DATA FOR THE TASK -
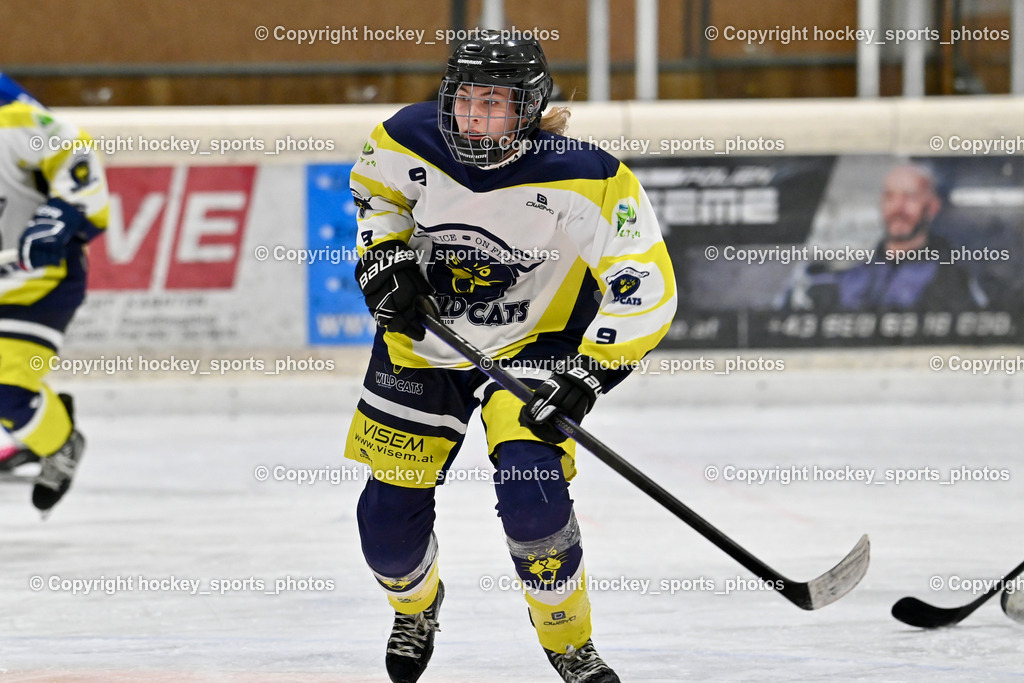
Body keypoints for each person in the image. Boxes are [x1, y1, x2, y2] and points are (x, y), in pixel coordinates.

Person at [345, 31, 676, 683]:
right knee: (385, 520)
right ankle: (416, 607)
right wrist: (383, 256)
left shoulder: (588, 174)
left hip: (537, 345)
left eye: (497, 105)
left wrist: (590, 372)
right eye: (468, 100)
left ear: (530, 108)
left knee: (534, 495)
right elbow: (376, 198)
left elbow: (645, 281)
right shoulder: (404, 139)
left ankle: (568, 641)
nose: (478, 118)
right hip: (427, 344)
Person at [0, 73, 108, 511]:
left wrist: (63, 212)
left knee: (6, 387)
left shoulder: (12, 117)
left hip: (37, 283)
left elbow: (73, 157)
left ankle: (59, 441)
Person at [783, 164, 986, 312]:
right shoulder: (851, 274)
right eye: (890, 197)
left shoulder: (952, 279)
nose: (898, 208)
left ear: (932, 207)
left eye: (910, 197)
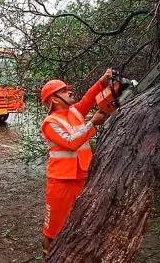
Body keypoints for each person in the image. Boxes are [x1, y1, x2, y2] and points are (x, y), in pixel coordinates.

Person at [39, 69, 112, 256]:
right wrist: (92, 124)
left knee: (80, 220)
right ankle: (49, 257)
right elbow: (71, 142)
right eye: (64, 91)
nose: (69, 92)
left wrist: (103, 81)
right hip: (61, 181)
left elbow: (89, 97)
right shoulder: (50, 122)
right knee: (53, 228)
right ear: (54, 99)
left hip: (82, 176)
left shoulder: (75, 111)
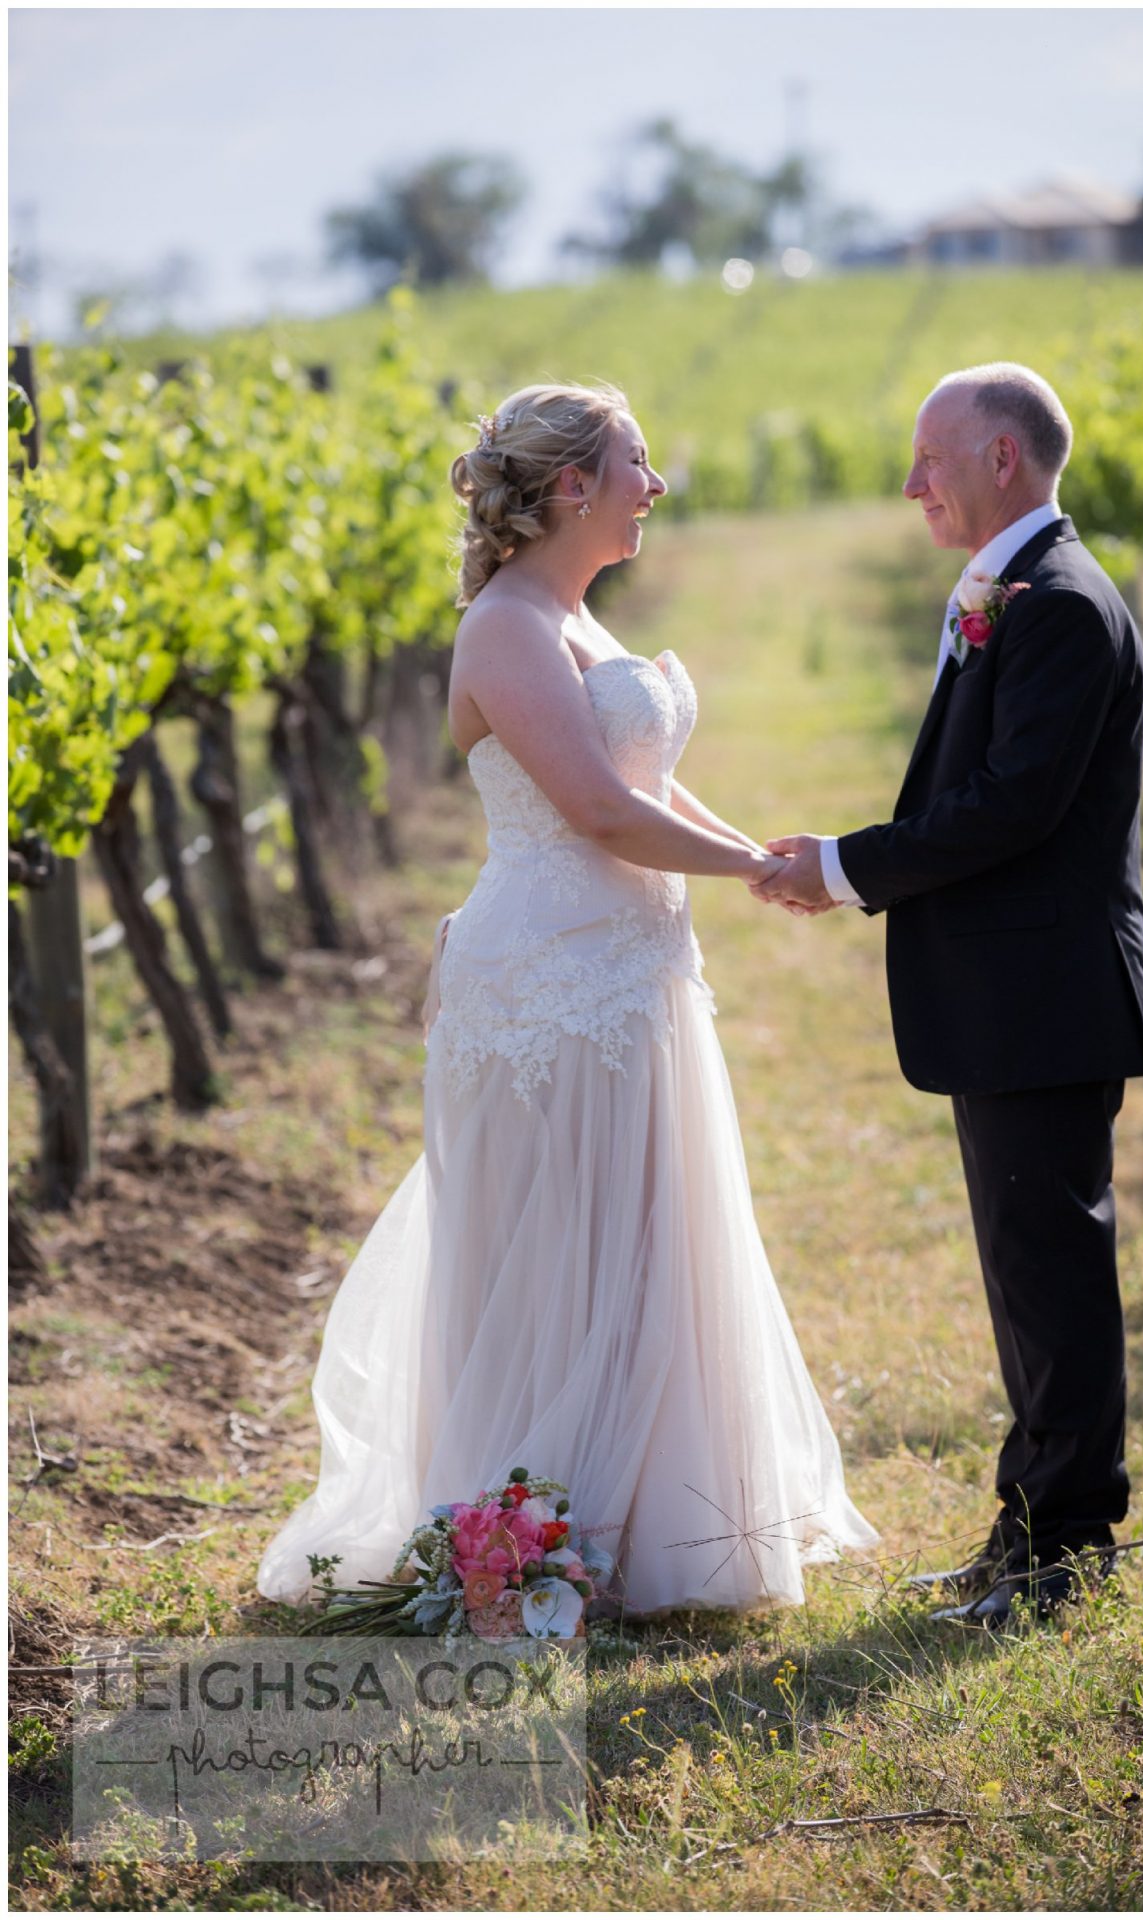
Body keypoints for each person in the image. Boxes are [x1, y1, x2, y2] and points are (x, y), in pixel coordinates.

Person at [257, 382, 877, 1618]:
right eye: (637, 463)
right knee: (556, 1249)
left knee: (646, 1235)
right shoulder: (504, 629)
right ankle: (530, 1520)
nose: (656, 486)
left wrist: (766, 855)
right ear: (571, 487)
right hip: (545, 987)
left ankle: (651, 1517)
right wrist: (760, 872)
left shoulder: (579, 621)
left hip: (632, 972)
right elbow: (595, 811)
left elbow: (646, 782)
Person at [753, 363, 1143, 1627]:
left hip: (1043, 994)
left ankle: (1067, 1551)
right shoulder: (1010, 591)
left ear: (1002, 459)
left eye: (932, 457)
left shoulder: (1058, 606)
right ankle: (1026, 1525)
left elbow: (1008, 810)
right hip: (1009, 996)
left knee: (1054, 1271)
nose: (912, 481)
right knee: (1023, 1274)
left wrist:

PROBLEM REQUIREMENTS - Will you restate every entry word for word and omit the images?

TASK RESPONSE -
Body keypoints for each person in the image. Boxes are [x1, y1, x2, y2] and points are (x, y), in pixel coordinates.

Person at [345, 31, 676, 683]:
right knee: (385, 520)
right ankle: (416, 607)
right wrist: (383, 256)
left shoulder: (588, 174)
left hip: (537, 345)
left eye: (497, 105)
left wrist: (590, 372)
right eye: (468, 100)
left ear: (530, 108)
left knee: (534, 495)
right elbow: (376, 198)
left elbow: (645, 281)
right shoulder: (404, 139)
left ankle: (568, 641)
nose: (478, 118)
right hip: (427, 344)
Person at [0, 73, 108, 511]:
left wrist: (63, 212)
left knee: (6, 387)
left shoulder: (12, 117)
left hip: (37, 283)
left elbow: (73, 157)
left ankle: (59, 441)
Person at [783, 164, 986, 312]:
right shoulder: (851, 274)
right eye: (890, 197)
left shoulder: (952, 279)
nose: (898, 208)
left ear: (932, 207)
left eye: (910, 197)
Body keypoints for each person in the image. Boxes are [x1, y1, x2, y2] and points are (x, y), in pixel coordinates.

Person at [39, 69, 112, 256]:
right wrist: (92, 124)
left knee: (80, 220)
right ankle: (49, 257)
right elbow: (71, 142)
right eye: (64, 91)
nose: (69, 92)
left wrist: (103, 81)
right hip: (61, 181)
left elbow: (89, 97)
right shoulder: (50, 122)
right knee: (53, 228)
right ear: (54, 99)
left hip: (82, 176)
left shoulder: (75, 111)
Body keypoints for each person in the image. Boxes are [x1, y1, x2, y2] and points are (x, y), in pixel coordinates.

Person at [257, 382, 877, 1618]:
right eye: (637, 463)
right knee: (556, 1249)
left knee: (646, 1235)
right shoulder: (504, 629)
right ankle: (530, 1520)
nose: (656, 486)
left wrist: (766, 855)
right ear: (571, 487)
right hip: (545, 987)
left ankle: (651, 1517)
right wrist: (760, 872)
left shoulder: (579, 621)
left hip: (632, 972)
right elbow: (595, 811)
left elbow: (646, 782)
Person at [753, 363, 1143, 1627]:
left hip: (1043, 994)
left ankle: (1067, 1551)
right shoulder: (1010, 591)
left ear: (1002, 459)
left eye: (932, 457)
left shoulder: (1058, 606)
right ankle: (1026, 1525)
left elbow: (1008, 810)
right hip: (1009, 996)
left knee: (1054, 1271)
nose: (912, 481)
right knee: (1023, 1274)
left wrist:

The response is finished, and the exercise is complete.